Ackroo
The company filed it’s quarterly update late tonight
- Press release expected tomorrow
- Gross Margins held steady at 65% which suggests organic growth
- A 71% decrease in operating losses. Operating losses remained in the $20‐$30k per month range similar to Q1 despite increased costs
- Ackroo is still losing money and may have to raise money again with a share sale. But the overall numbers are positive: revenue is growing and margins are stable.
I expect the shares to move higher tomorrow, but a pullback below 21 cents would be a buying opportunity. The company is still on track to reach profitability later this year.
Patient Home Monitoring
Shares surged more than 25% this week. I’ve been investigating and can’t find a reason for the sudden move in the stock. I did look at the financials and business prospects and came up with the following …
- Based on my stabilized earnings estimate of approximately $20-million, I value the shares at 55 cents.
- New Management now owns more than 30% of the company (approximately 80-million shares) after replacing out the old management team and taking over operations. I think they’re taking advantage of the price collapse to pick up the company for a very cheap price. I also believe New Management pushed out all the bad news early in their tenure (writedowns, business shutdowns, medicaid price cuts) to take the stock price hit now and start the process of rebuilding investor confidence without worrying about releasing more bad news later on.

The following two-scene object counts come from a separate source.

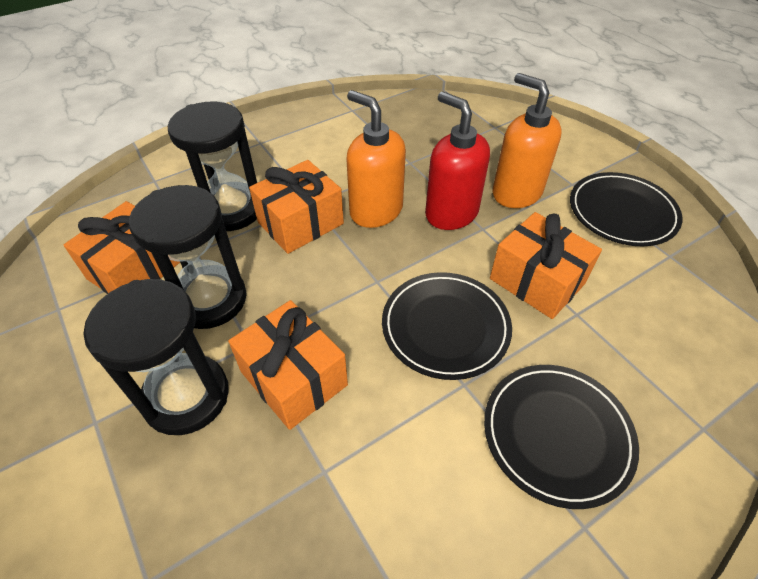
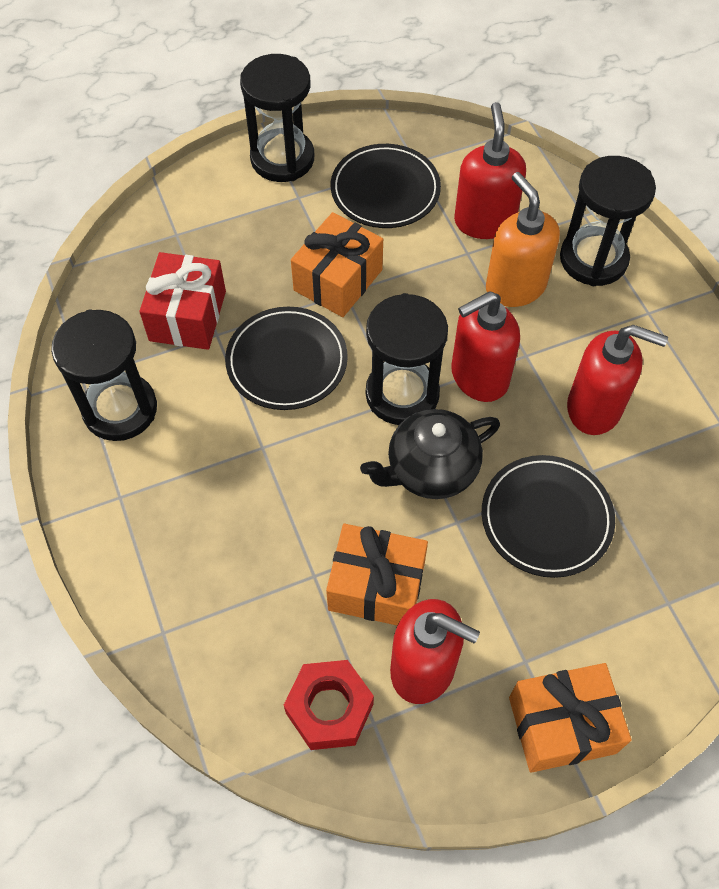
black hourglass: 3 -> 4
black teapot: 0 -> 1
orange gift: 4 -> 3
orange soap dispenser: 2 -> 1
red gift: 0 -> 1
red nut: 0 -> 1
red soap dispenser: 1 -> 4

- Stabilizing the business — which is a mish-mased together mess — will take about 2 years. There is no reason for the shares to move higher in that time unless the company is sold. Simply: Margins are not as large as previously promised because of Medicaid cuts and restructuring costs. Also, the growth projections of the previous management team are unrealistic. This company should eventually become a low-growth business with average profit margins. Because ongoing maintenance costs are low, that shouldn’t stop PHM from generating decent cash flow.
- PHM has manageable debt levels. There is no risk of bankruptcy.
Bottom line: The shares are cheap but will stay that way for a while. You could make really good money buying below 25 cents, but you’ll have to be prepared to hold for at least 2 years and watch PHM hover around current prices.